CPR training saves lives: A MultiCare employee’s story

September 24, 2024 | By Jessica Mathews
Woman and man in Sound to Narrows shirts near the race finish line

When Sara Baydo, donor board coordinator at MultiCare Foundations, learned CPR 15 years ago, she never imagined she’d need to use her skills to save someone’s life.

But on April 15, 2023, Sara found herself faced with the unimaginable. That Saturday afternoon, she found her husband Mike unresponsive in the garage when the couple should have been on their way to a church event.

“It’s still so vivid in my memory,” Sara says of the moment she realized Mike desperately needed help. Immediately, her years of CPR training and annual recertifications kicked in.

For nine minutes, Sara performed CPR as she and her son waited desperately for medics to arrive.

Sara’s administration of CPR saved her husband’s life

Later, Sara and her family would find out that Mike’s heart stopped from stress, not a heart attack as she had originally suspected. The circumstances of his cardiac arrest made it so an automated external defibrillator (AED) would not have been effective. It was the CPR that gave Mike a chance at getting to the hospital to receive the care he needed.

After months of medication, training and rehabilitation, Mike returned home. He didn’t require heart surgery or stents. His heart essentially healed itself, which, for this faith-based family, was truly a miracle.  Dad and daughter in wedding attire

Though Mike still lives with an anoxic brain injury, “the important thing is that he’s here,” Sara says.

“I’m so thankful that I had the training and knew what to do,” she adds. “Even if he didn’t make it, I would’ve known I gave him a chance to survive.”

Thanks to Sara’s training and quick thinking, Mike was able to walk their daughter down the aisle at her wedding months later.

Anyone can get CPR certified

Now, Sara has a passion for encouraging others to get CPR certified.
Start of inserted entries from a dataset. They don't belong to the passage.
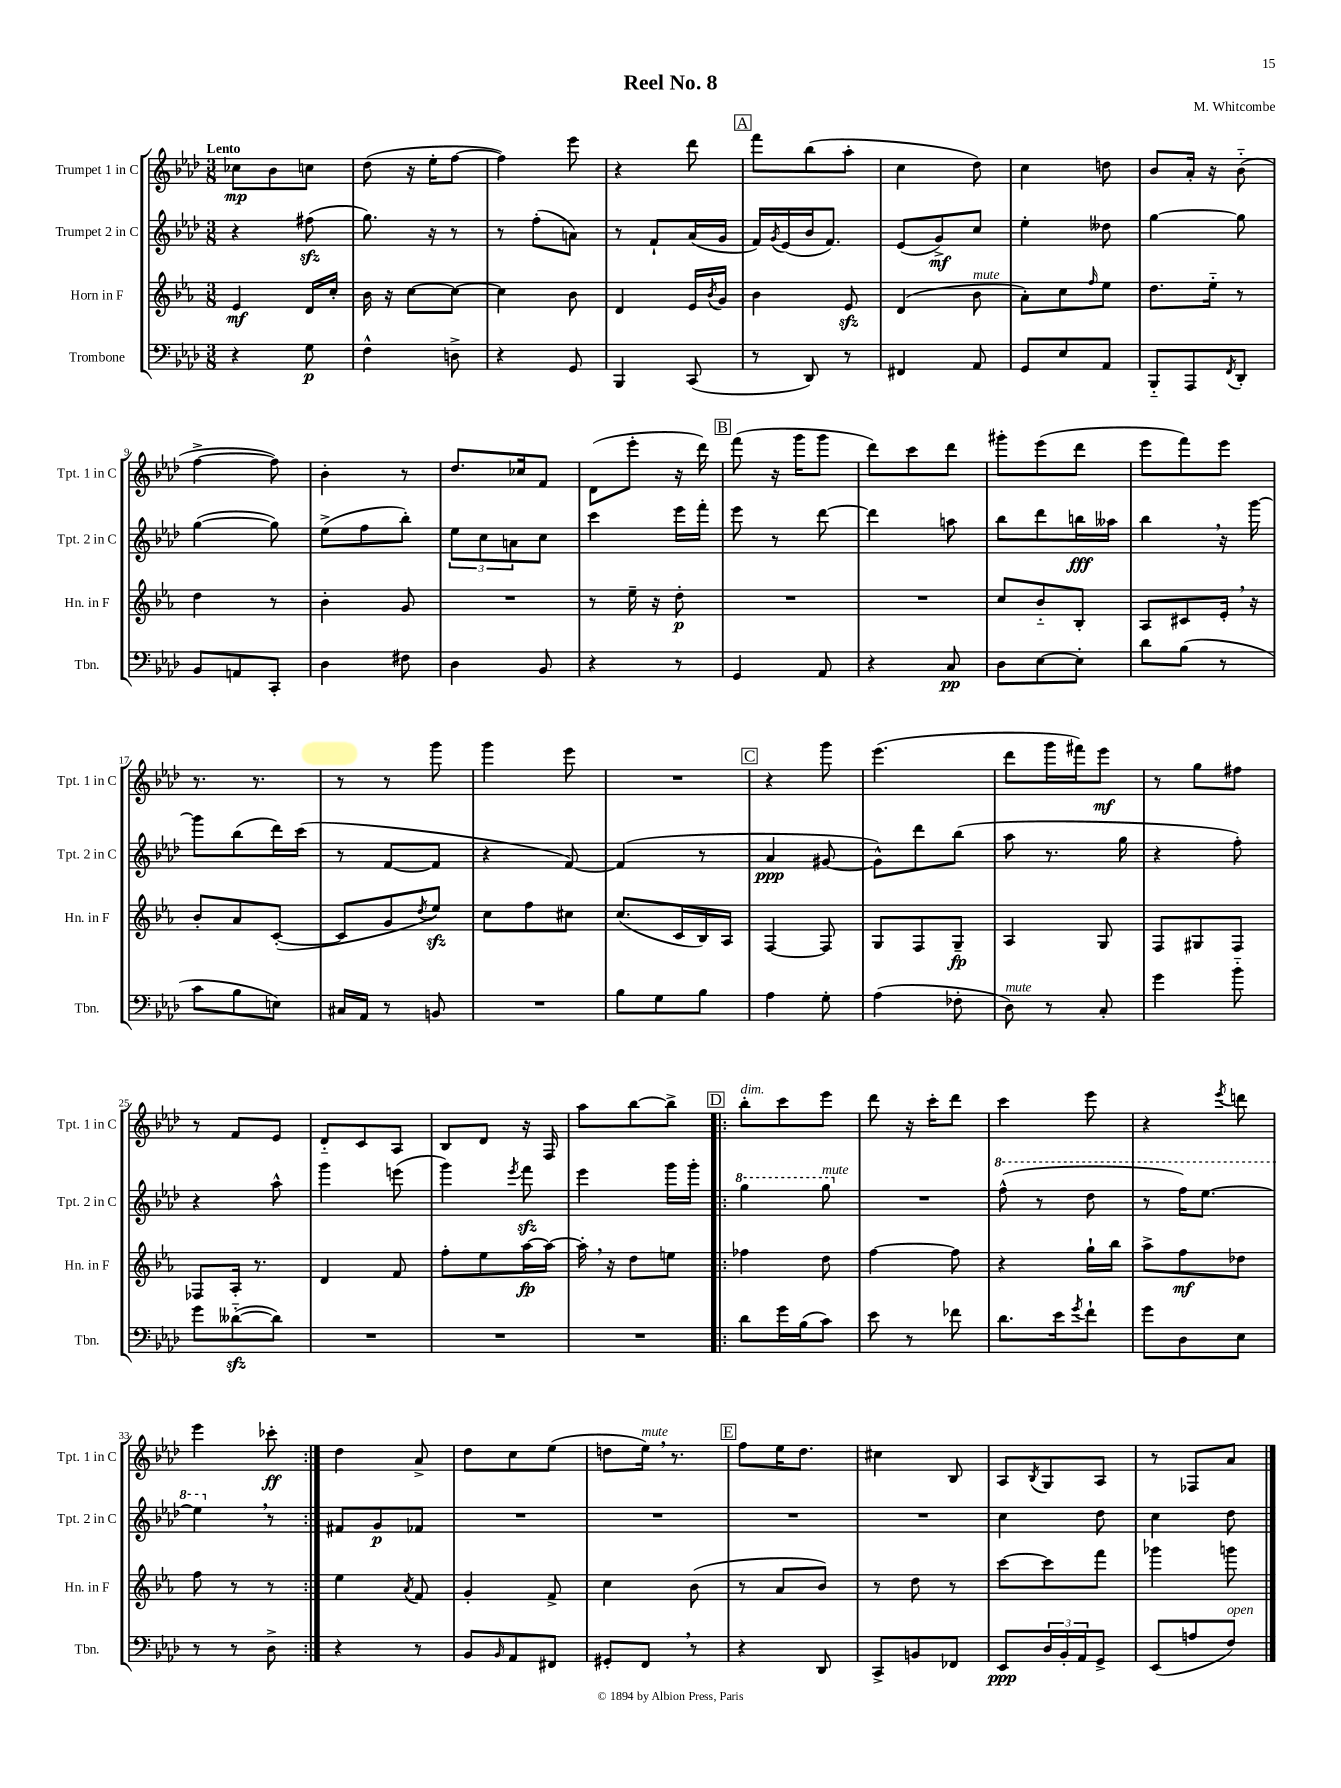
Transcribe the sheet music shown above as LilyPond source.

\header { title = "Reel No. 8" composer = "M. Whitcombe" }
<<
\new StaffGroup <<
\new Staff = "s0" \with { instrumentName = "Trumpet 1 in C" shortInstrumentName = "Tpt. 1 in C" } {
    \clef treble \key aes \major \numericTimeSignature \time 3/8 \tempo "Lento"
    ces''8\mp bes'8 c''8 |
    des''8( r16 ees''16-. f''8~ |
    f''4) ees'''8 |
    r4 des'''8 |
    \mark \markup { \box "A" } f'''8 bes''8( aes''8-. |
    c''4 des''8) |
    c''4 d''8 |
    bes'8 aes'16-. r16 bes'8-_( |
    f''4~-> f''8) |
    bes'4-. r8 |
    des''8. ces''16 f'8 |
    des'8( ees'''8-. r16 des'''16) |
    \mark \markup { \box "B" } f'''8( r16 g'''16 g'''8 |
    des'''8) c'''8 des'''8 |
    gis'''8-. ees'''8( des'''8 |
    ees'''8 f'''8) ees'''8 |
    r8. r8. |
    r8 r8 g'''8 |
    g'''4 ees'''8 |
    R4. |
    \mark \markup { \box "C" } r4 g'''8 |
    ees'''4.( |
    des'''8 g'''16 fis'''16) ees'''8\mf |
    r8 g''8 fis''8 |
    r8 f'8 ees'8 |
    des'8-_ c'8 aes8 |
    bes8 des'8 r16 f16 |
    aes''8 bes''8~ bes''8-> |
    \repeat volta 2 { \mark \markup { \box "D" } bes''8-.^\markup { \italic "dim." } c'''8 ees'''8 |
    des'''8 r16 c'''16-. des'''8 |
    c'''4 ees'''8 |
    r4 \acciaccatura { ees'''8 } d'''8 |
    ees'''4 ces'''8-.\ff | }
    des''4 aes'8-> |
    des''8 c''8 ees''8( |
    d''8 ees''16^\markup { \italic "mute" }) \breathe r8. |
    \mark \markup { \box "E" } f''8 ees''16 des''8. |
    cis''4 bes8 |
    aes8 \acciaccatura { bes8 } g8 aes8 |
    r8 fes8 aes'8 \bar "|." |
}
\new Staff = "s1" \with { instrumentName = "Trumpet 2 in C" shortInstrumentName = "Tpt. 2 in C" } {
    \clef treble \key aes \major \numericTimeSignature \time 3/8
    r4 fis''8\sfz( |
    g''8.) r16 r8 |
    r8 f''8-.( a'8) |
    r8 f'8-! aes'16( g'16 |
    \mark \markup { \box "A" } f'16) \acciaccatura { g'8 } ees'16( bes'16 f'8.) |
    ees'8( g'8->\mf) c''8 |
    ees''4-. deses''8 |
    g''4~ g''8 |
    g''4~( g''8) |
    ees''8->( f''8 bes''8-.) |
    \tuplet 3/2 { ees''8 c''8 a'8 } c''8 |
    c'''4 ees'''16 f'''16-. |
    \mark \markup { \box "B" } ees'''8 r8 des'''8~ |
    des'''4 a''8 |
    bes''8 des'''8 b''16\fff aeses''16 |
    bes''4 \breathe r16 g'''16~ |
    g'''8 bes''8( des'''16) c'''16( |
    r8 f'8~ f'8 |
    r4 f'8~) |
    f'4( r8 |
    \mark \markup { \box "C" } aes'4\ppp gis'8~ |
    gis'8-^) des'''8 bes''8( |
    aes''8 r8. g''16 |
    r4 f''8-.) |
    r4 aes''8-^ |
    g'''4 e'''8( |
    g'''4) \acciaccatura { ees'''8 } f'''8\sfz |
    ees'''4 g'''16 g'''16-. |
    \repeat volta 2 { \mark \markup { \box "D" } \ottava #1 g'''4 g'''8^\markup { \italic "mute" } \ottava #0 |
    R4. |
    \ottava #1 f'''8-^( r8 des'''8 |
    r8 f'''16) ees'''8.~ |
    ees'''4 \breathe \ottava #0 r8 | }
    fis'8 g'8\p fes'8 |
    R4. |
    R4. |
    \mark \markup { \box "E" } R4. |
    R4. |
    c''4 des''8 |
    c''4 des''8 \bar "|." |
}
\new Staff = "s2" \with { instrumentName = "Horn in F" shortInstrumentName = "Hn. in F" } {
    \clef treble \key ees \major \numericTimeSignature \time 3/8
    ees'4\mf d'16 c''16-. |
    bes'16 r16 c''8~ c''8~ |
    c''4 bes'8 |
    d'4 ees'16 \acciaccatura { bes'8 } g'16 |
    \mark \markup { \box "A" } bes'4 ees'8\sfz |
    d'4( bes'8^\markup { \italic "mute" } |
    aes'8-.) c''8 \grace { f''16 } ees''8 |
    d''8. ees''16-_ r8 |
    d''4 r8 |
    bes'4-. g'8 |
    R4. |
    r8 ees''16-- r16 d''8-.\p |
    \mark \markup { \box "B" } R4. |
    R4. |
    c''8 bes'8-_ bes8-. |
    aes8 cis'8 ees'16-. \breathe r16 |
    bes'8-. aes'8 c'8~-.( |
    c'8 g'8 \acciaccatura { d''8 } ees''8\sfz) |
    c''8 f''8 cis''8 |
    c''8.( c'16 bes16) aes16 |
    \mark \markup { \box "C" } f4~ f8 |
    g8 f8 g8--\fp |
    aes4 g8 |
    f8 gis8 f8 |
    fes8 aes16-. r8. |
    d'4 f'8 |
    f''8-. ees''8 aes''16~\fp aes''16~ |
    aes''16-. \breathe r16 d''8 e''8 |
    \repeat volta 2 { \mark \markup { \box "D" } fes''4 d''8 |
    f''4~ f''8 |
    r4 g''16-! bes''16 |
    aes''8-> f''8\mf des''8 |
    f''8 r8 r8 | }
    ees''4 \acciaccatura { aes'8 } f'8 |
    g'4-. f'8-> |
    c''4 bes'8( |
    \mark \markup { \box "E" } r8 aes'8 bes'8) |
    r8 d''8 r8 |
    c'''8~ c'''8 f'''8 |
    ges'''4 g'''8 \bar "|." |
}
\new Staff = "s3" \with { instrumentName = "Trombone" shortInstrumentName = "Tbn." } {
    \clef bass \key aes \major \numericTimeSignature \time 3/8
    r4 g8\p |
    f4-^ d8-> |
    r4 g,8 |
    bes,,4 c,8( |
    \mark \markup { \box "A" } r8 des,8) r8 |
    fis,4 aes,8 |
    g,8 ees8 aes,8 |
    bes,,8-_ aes,,8 \acciaccatura { f,8 } des,8-. |
    bes,8 a,8 c,8-. |
    des4 fis8 |
    des4 bes,8 |
    r4 r8 |
    \mark \markup { \box "B" } g,4 aes,8 |
    r4 c8\pp |
    des8 ees8~ ees8-. |
    des'8 bes8( r8 |
    c'8 bes8 e8) |
    cis16 aes,16 r8 b,8 |
    R4. |
    bes8 g8 bes8 |
    \mark \markup { \box "C" } aes4 g8-. |
    aes4( fes8-. |
    des8^\markup { \italic "mute" }) r8 c8-. |
    g'4 bes'8-_ |
    g'8 deses'8~-_\sfz( deses'8) |
    R4. |
    R4. |
    R4. |
    \repeat volta 2 { \mark \markup { \box "D" } des'8 g'16 bes16( c'8) |
    ees'8 r8 fes'8 |
    des'8. ees'16 \acciaccatura { g'8 } f'8-! |
    g'8 des8 ees8 |
    r8 r8 des8-> | }
    r4 r8 |
    bes,8 \grace { bes,16 } aes,8 fis,8 |
    gis,8-. f,8 \breathe r8 |
    \mark \markup { \box "E" } r4 des,8 |
    c,8-> b,8 fes,8 |
    ees,8\ppp \tuplet 3/2 { des16 bes,16-. aes,16 } g,8-> |
    ees,8( a8 f8^\markup { \italic "open" }) \bar "|." |
}
>>
>>
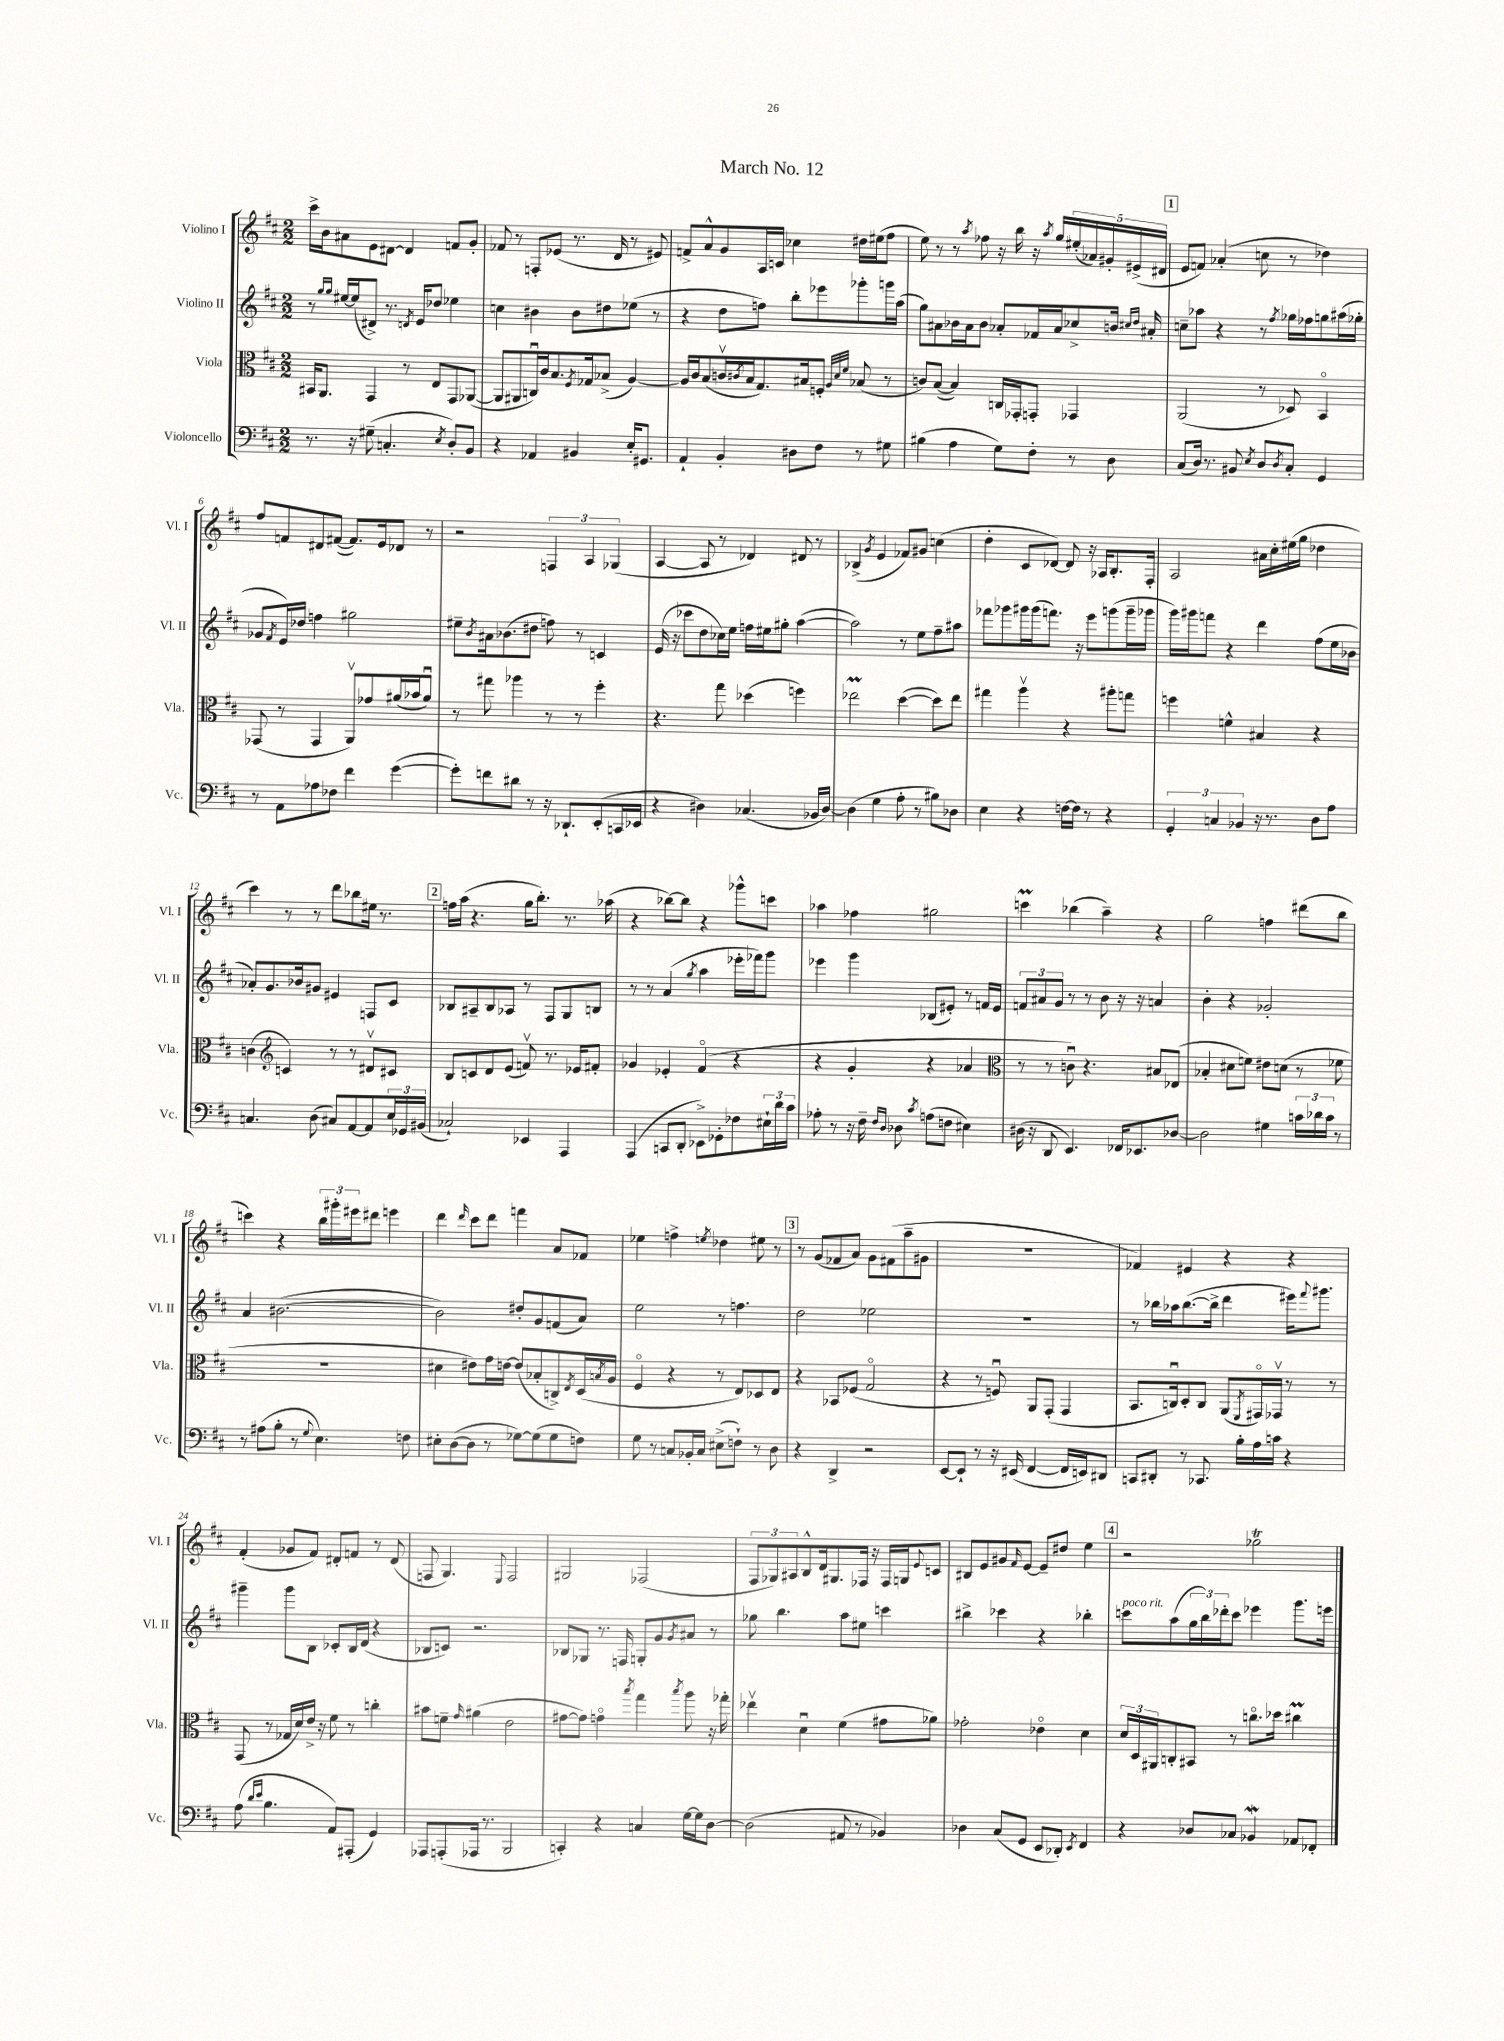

She’s collaborating with the American Heart Association and participating in the Puget Sound Heart & Stroke Walk to help bring awareness to others.

“What’s a few hours out of your life to learn CPR?” she says. “You’ll know something that could save somebody’s life.”

Find a CPR training class near you

Though Sara admits performing CPR on a loved one is much different than learning with a mannequin, it’s most important to have the training and instinct to jump in and provide assistance.

She would later learn she broke 10 of her husband’s ribs while administering CPR — a sign, medics said, that she’d performed CPR properly.

“What’s a few broken ribs versus his life?” Sara says. “I realized I couldn’t be afraid (to start CPR) and I was not going to give up.”

Join Sara & MultiCare teams at Puget Sound Heart & Stroke Walk 

Sara is rallying her MultiCare colleagues to participate in the Puget Sound Heart & Stroke Walk in Tacoma on Saturday, Sept. 28. She’s team captain of the MultiCare Health Foundation team and a passionate champion for the cause.

“Being able to participate in the Heart & Stroke Walk and being around that energy is going to be so exciting,” she says. “Our family is so thankful we will be there to celebrate Mike as a survivor; we are so lucky.”